Items listed in a dataset
•••
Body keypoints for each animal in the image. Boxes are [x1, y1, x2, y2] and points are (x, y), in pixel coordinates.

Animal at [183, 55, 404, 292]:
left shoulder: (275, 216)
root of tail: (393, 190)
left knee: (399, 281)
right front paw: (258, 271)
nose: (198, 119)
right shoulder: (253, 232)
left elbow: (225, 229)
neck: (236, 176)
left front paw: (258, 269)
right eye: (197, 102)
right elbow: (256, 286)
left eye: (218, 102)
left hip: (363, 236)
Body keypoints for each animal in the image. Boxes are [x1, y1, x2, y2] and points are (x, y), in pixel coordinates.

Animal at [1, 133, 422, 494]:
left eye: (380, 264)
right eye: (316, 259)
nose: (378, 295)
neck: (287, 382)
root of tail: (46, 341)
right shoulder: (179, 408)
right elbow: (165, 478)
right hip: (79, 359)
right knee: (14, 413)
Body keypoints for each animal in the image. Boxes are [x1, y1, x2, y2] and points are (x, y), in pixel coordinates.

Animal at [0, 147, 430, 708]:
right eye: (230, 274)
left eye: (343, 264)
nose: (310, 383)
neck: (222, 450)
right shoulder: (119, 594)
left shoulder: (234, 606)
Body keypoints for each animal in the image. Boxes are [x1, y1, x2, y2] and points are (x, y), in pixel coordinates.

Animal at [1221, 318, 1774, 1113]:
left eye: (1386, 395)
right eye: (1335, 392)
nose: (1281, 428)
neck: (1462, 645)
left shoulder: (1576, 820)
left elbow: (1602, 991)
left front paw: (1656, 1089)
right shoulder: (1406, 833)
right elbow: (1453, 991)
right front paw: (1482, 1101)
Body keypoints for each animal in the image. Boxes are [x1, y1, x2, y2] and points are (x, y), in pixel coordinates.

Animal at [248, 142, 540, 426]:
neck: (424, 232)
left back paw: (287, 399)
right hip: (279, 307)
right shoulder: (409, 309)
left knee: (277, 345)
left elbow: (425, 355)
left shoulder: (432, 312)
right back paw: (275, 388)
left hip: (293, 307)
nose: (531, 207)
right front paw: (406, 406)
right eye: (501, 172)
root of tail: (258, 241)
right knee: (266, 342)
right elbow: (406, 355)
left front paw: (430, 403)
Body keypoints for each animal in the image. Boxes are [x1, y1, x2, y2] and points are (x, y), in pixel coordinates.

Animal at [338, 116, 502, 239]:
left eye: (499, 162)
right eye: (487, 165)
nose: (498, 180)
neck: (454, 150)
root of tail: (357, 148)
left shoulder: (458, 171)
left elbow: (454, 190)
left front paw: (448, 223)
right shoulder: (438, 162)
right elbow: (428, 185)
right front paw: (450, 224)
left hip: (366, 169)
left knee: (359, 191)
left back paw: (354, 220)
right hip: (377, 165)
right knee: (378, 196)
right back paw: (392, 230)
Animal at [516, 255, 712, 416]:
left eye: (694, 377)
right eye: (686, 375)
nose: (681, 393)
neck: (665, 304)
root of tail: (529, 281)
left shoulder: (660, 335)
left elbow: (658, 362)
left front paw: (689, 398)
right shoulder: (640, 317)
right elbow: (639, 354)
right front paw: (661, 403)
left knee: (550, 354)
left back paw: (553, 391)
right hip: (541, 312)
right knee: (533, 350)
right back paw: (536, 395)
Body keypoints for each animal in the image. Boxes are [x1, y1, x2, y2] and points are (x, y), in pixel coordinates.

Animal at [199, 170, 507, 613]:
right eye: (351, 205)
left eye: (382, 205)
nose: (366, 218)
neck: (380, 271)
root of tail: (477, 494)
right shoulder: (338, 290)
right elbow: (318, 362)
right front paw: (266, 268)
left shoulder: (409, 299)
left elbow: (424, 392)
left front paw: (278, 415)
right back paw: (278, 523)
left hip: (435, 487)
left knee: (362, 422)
•••
● **Problem to work on**:
Return only the part of the records above that opens with the line containing "left front paw: (258, 269)" and closes with the line containing "left elbow: (454, 190)", ends included.

● **Exercise response**:
left front paw: (258, 269)
right eye: (197, 102)
right elbow: (256, 286)
left eye: (218, 102)
left hip: (363, 236)
Body keypoints for each animal in the image. Boxes are [x1, y1, x2, y2] and points are (x, y), in pixel coordinates.

Animal at [1, 133, 422, 494]:
left eye: (380, 264)
right eye: (316, 259)
nose: (378, 295)
neck: (287, 382)
root of tail: (46, 341)
right shoulder: (179, 408)
right elbow: (165, 478)
right hip: (79, 359)
right knee: (14, 413)
Body keypoints for each animal in the image. Boxes are [x1, y1, x2, y2] and points are (x, y), in pixel coordinates.

Animal at [0, 147, 430, 708]:
right eye: (230, 274)
left eye: (343, 264)
nose: (310, 383)
neck: (222, 450)
right shoulder: (119, 594)
left shoulder: (234, 606)
Body keypoints for each animal in the image. Boxes are [x1, y1, x2, y2] and points are (x, y), in pixel coordinates.

Animal at [1221, 318, 1774, 1113]:
left eye: (1386, 395)
right eye: (1335, 392)
nose: (1281, 428)
neck: (1462, 645)
left shoulder: (1576, 820)
left elbow: (1602, 991)
left front paw: (1656, 1089)
right shoulder: (1406, 833)
right elbow: (1453, 991)
right front paw: (1482, 1101)
Body keypoints for each animal in the image. Boxes are [x1, y1, x2, y2] and points are (x, y), in pixel coordinates.

Animal at [248, 142, 540, 426]:
neck: (424, 232)
left back paw: (287, 399)
right hip: (279, 307)
right shoulder: (409, 309)
left knee: (277, 345)
left elbow: (425, 355)
left shoulder: (432, 312)
right back paw: (275, 388)
left hip: (293, 307)
nose: (531, 207)
right front paw: (406, 406)
right eye: (501, 172)
root of tail: (258, 241)
right knee: (266, 342)
right elbow: (406, 355)
left front paw: (430, 403)
Body keypoints for each animal in the image. Boxes are [x1, y1, x2, y2] and points are (x, y), in pixel coordinates.

Animal at [338, 116, 502, 239]:
left eye: (499, 162)
right eye: (487, 165)
nose: (498, 180)
neck: (454, 150)
root of tail: (357, 148)
left shoulder: (458, 171)
left elbow: (454, 190)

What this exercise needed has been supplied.